Rick Warren, the well-known pastor of Saddleback Church and best-selling author of The Purpose Driven Life, visited Biola on Friday morning, March 18, where he was the opening speaker at the Evangelical Missiological Society’s Southwest Regional Meeting.
Warren, who has a doctorate in intercultural studies and world missions, opened his remarks by mentioning that his great grandfather was sent to America by Charles Spurgeon to be a church planter, and that “you should judge the health of a church not by its seeding capacity, but by its sending capacity.”
“It has never been my goal to build a big church; it’s always been my goal to be a sending church,” added Warren, who has grown Saddleback Church to a congregation of more than 20,000, a church that sends out church-planting missionaries to all 195 nations of the world.

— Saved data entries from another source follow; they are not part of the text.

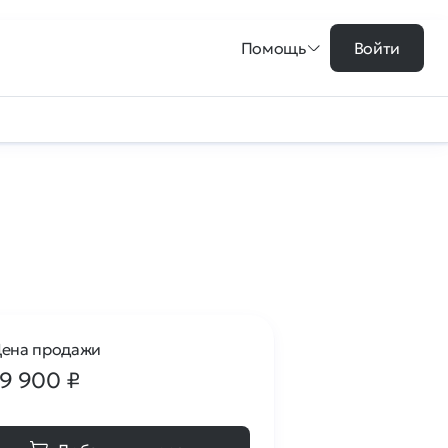
Помощь
Войти
ена продажи
19 900
₽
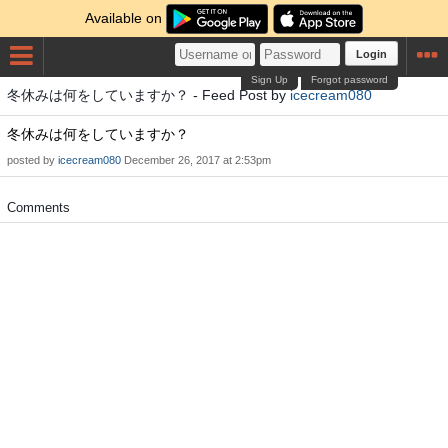
Available on
Login
Sign Up
Forgot password
冬休みは何をしていますか？ - Feed Post by
icecream080
冬休みは何をしていますか？
posted by
icecream080
December 26, 2017 at 2:53pm
Comments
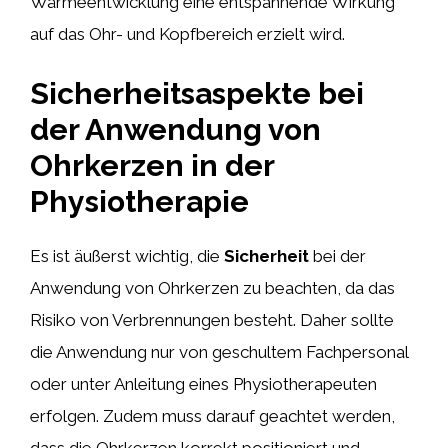
Wärmeentwicklung eine entspannende Wirkung
auf das Ohr- und Kopfbereich erzielt wird.
Sicherheitsaspekte bei
der Anwendung von
Ohrkerzen in der
Physiotherapie
Es ist äußerst wichtig, die
Sicherheit
bei der
Anwendung von Ohrkerzen zu beachten, da das
Risiko von Verbrennungen besteht. Daher sollte
die Anwendung nur von geschultem Fachpersonal
oder unter Anleitung eines Physiotherapeuten
erfolgen. Zudem muss darauf geachtet werden,
dass die Ohrkerzen korrekt positioniert und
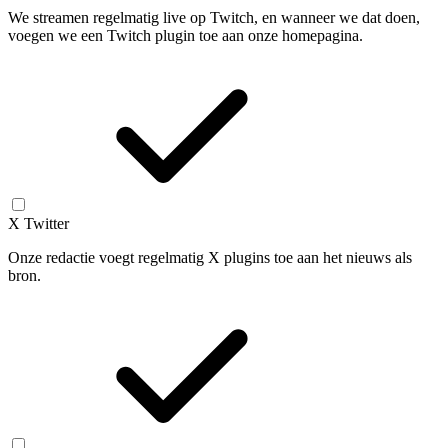
We streamen regelmatig live op Twitch, en wanneer we dat doen,
voegen we een Twitch plugin toe aan onze homepagina.
X Twitter
Onze redactie voegt regelmatig X plugins toe aan het nieuws als
bron.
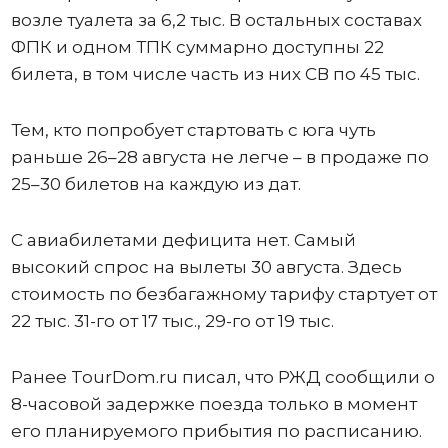
возле туалета за 6,2 тыс. В остальных составах
ФПК и одном ТПК суммарно доступны 22
билета, в том числе часть из них СВ по 45 тыс.
Тем, кто попробует стартовать с юга чуть
раньше 26–28 августа не легче – в продаже по
25–30 билетов на каждую из дат.
С авиабилетами дефицита нет. Самый
высокий спрос на вылеты 30 августа. Здесь
стоимость по безбагажному тарифу стартует от
22 тыс. 31-го от 17 тыс., 29-го от 19 тыс.
Ранее TourDom.ru писал, что РЖД сообщили о
8-часовой задержке поезда только в момент
его планируемого прибытия по расписанию.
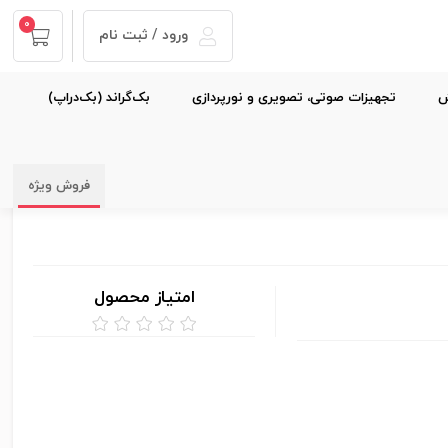
0
ورود / ثبت نام
ش
تجهیزات صوتی، تصویری و نورپردازی
بک‌گراند (بک‌دراپ)
فروش ویژه
امتیاز محصول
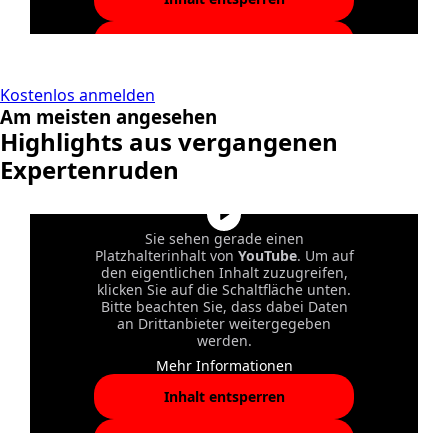
Erforderlichen Service
akzeptieren und Inhalte
entsperren
Kostenlos anmelden
Am meisten angesehen
Highlights aus vergangenen
Expertenruden
Sie sehen gerade einen
Platzhalterinhalt von
YouTube
. Um auf
den eigentlichen Inhalt zuzugreifen,
klicken Sie auf die Schaltfläche unten.
Bitte beachten Sie, dass dabei Daten
an Drittanbieter weitergegeben
werden.
Mehr Informationen
Inhalt entsperren
Erforderlichen Service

Warren spent the majority of his 20-minute address talking about the “P.E.A.C.E. Plan,” his five-point call for church-led efforts to tackle global poverty and disease: Plant churches that promote reconciliation, Equip leaders, Assist the poor, Care for the sick and Educate the next generation. Warren said that these were five things Jesus did in his ministry that Christians should model across the world.
“God loves the poor,” said Warren. “And if you want to do the work of Jesus, you must love the poor. And do you know where they are? They’re in the urban setting.”
Warren urged the crowd of missionaries and missiologists to approach missions from a place of humility rather than authority, and to go out into the world as servants, not as “solvers.”
Warren’s address kicked off the day-long EMS conference on the theme of “Urbanization: Mission in the Context of the City.” The event, hosted by Biola’s Cook School of Intercultural Studies, also included paper presentations, roundtable discussions and short presentations by over 50 urban ministry organizations.
The EMS conference coincided with Biola’s 82nd Annual Missions Conference — a three-day event put on by Biola’s Student Missionary Union (SMU), the largest student-led missions organization in the United States. This year’s conference, themed “Set Us Ablaze,” featured speakers Kevin Humble, Mark Parker and JFK Mensah, as well as dozens of seminars, exhibitors and a 24-hour prayer room.
President Barry Corey spoke both at the Missions Conference and the EMS Conference, where he observed that “the Great Commission is still central to what we do at Biola University.”